## INSTRUCTIONS TO FOLLOW
Recast the records, starting with the line that contains "#### Quantitative Finance" and going on through the line that contains "The temporal dimension", as a Markdown table with columns Row and Line. Give each non-blank line its own numbered row and leave out blank lines.

## RECORDS SUPPLIED
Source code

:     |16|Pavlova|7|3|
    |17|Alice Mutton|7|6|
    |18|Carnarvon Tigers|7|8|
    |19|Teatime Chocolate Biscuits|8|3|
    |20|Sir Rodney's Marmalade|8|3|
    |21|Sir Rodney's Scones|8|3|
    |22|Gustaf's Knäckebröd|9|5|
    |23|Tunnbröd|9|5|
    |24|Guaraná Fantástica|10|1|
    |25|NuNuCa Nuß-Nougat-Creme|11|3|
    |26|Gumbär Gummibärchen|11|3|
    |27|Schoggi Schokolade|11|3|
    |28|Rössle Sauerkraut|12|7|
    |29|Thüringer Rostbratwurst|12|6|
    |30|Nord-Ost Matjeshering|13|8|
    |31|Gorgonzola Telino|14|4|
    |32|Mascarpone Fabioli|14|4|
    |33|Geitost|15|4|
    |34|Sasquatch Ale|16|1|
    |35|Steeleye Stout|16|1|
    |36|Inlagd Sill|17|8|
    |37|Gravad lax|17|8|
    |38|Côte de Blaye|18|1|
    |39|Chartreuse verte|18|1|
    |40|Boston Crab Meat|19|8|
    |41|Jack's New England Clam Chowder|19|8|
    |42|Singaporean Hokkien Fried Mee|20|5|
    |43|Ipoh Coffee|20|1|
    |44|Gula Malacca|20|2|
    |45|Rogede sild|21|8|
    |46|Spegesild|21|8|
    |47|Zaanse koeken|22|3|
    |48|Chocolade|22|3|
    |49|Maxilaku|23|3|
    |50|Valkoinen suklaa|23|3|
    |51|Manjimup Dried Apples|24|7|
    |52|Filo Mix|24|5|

* * *

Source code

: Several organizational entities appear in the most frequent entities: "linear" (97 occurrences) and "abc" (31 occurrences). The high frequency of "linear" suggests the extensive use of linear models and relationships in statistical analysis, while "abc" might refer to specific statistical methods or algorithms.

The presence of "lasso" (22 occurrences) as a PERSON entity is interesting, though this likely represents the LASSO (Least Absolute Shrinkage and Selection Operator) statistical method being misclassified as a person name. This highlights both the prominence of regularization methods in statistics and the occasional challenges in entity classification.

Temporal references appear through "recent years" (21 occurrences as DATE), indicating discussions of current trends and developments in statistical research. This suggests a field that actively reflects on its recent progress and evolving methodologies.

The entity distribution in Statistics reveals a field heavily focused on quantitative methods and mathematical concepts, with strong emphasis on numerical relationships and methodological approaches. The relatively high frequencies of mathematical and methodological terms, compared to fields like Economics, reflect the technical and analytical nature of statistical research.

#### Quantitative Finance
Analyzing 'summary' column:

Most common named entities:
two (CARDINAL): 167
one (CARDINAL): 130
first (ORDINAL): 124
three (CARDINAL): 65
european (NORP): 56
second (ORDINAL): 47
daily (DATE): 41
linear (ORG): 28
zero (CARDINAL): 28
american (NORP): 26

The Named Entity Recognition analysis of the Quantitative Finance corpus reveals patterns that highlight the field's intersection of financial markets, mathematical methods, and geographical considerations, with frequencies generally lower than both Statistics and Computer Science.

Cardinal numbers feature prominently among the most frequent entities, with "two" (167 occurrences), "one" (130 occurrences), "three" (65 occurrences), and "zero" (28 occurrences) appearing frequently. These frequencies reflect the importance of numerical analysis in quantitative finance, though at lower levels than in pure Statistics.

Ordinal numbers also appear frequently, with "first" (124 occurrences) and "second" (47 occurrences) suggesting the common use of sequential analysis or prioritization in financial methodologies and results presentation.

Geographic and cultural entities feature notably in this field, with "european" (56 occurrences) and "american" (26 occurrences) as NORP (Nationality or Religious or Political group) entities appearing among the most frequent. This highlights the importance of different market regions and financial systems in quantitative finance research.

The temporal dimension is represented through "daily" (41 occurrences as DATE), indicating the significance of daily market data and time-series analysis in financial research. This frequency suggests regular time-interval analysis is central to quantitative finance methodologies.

## EXERCISE SOLUTION
| Row | Line |
|---|---|
| 1 | #### Quantitative Finance |
| 2 | Analyzing 'summary' column: |
| 3 | Most common named entities: |
| 4 | two (CARDINAL): 167 |
| 5 | one (CARDINAL): 130 |
| 6 | first (ORDINAL): 124 |
| 7 | three (CARDINAL): 65 |
| 8 | european (NORP): 56 |
| 9 | second (ORDINAL): 47 |
| 10 | daily (DATE): 41 |
| 11 | linear (ORG): 28 |
| 12 | zero (CARDINAL): 28 |
| 13 | american (NORP): 26 |
| 14 | The Named Entity Recognition analysis of the Quantitative Finance corpus reveals patterns that highlight the field's intersection of financial markets, mathematical methods, and geographical considerations, with frequencies generally lower than both Statistics and Computer Science. |
| 15 | Cardinal numbers feature prominently among the most frequent entities, with "two" (167 occurrences), "one" (130 occurrences), "three" (65 occurrences), and "zero" (28 occurrences) appearing frequently. These frequencies reflect the importance of numerical analysis in quantitative finance, though at lower levels than in pure Statistics. |
| 16 | Ordinal numbers also appear frequently, with "first" (124 occurrences) and "second" (47 occurrences) suggesting the common use of sequential analysis or prioritization in financial methodologies and results presentation. |
| 17 | Geographic and cultural entities feature notably in this field, with "european" (56 occurrences) and "american" (26 occurrences) as NORP (Nationality or Religious or Political group) entities appearing among the most frequent. This highlights the importance of different market regions and financial systems in quantitative finance research. |
| 18 | The temporal dimension is represented through "daily" (41 occurrences as DATE), indicating the significance of daily market data and time-series analysis in financial research. This frequency suggests regular time-interval analysis is central to quantitative finance methodologies. |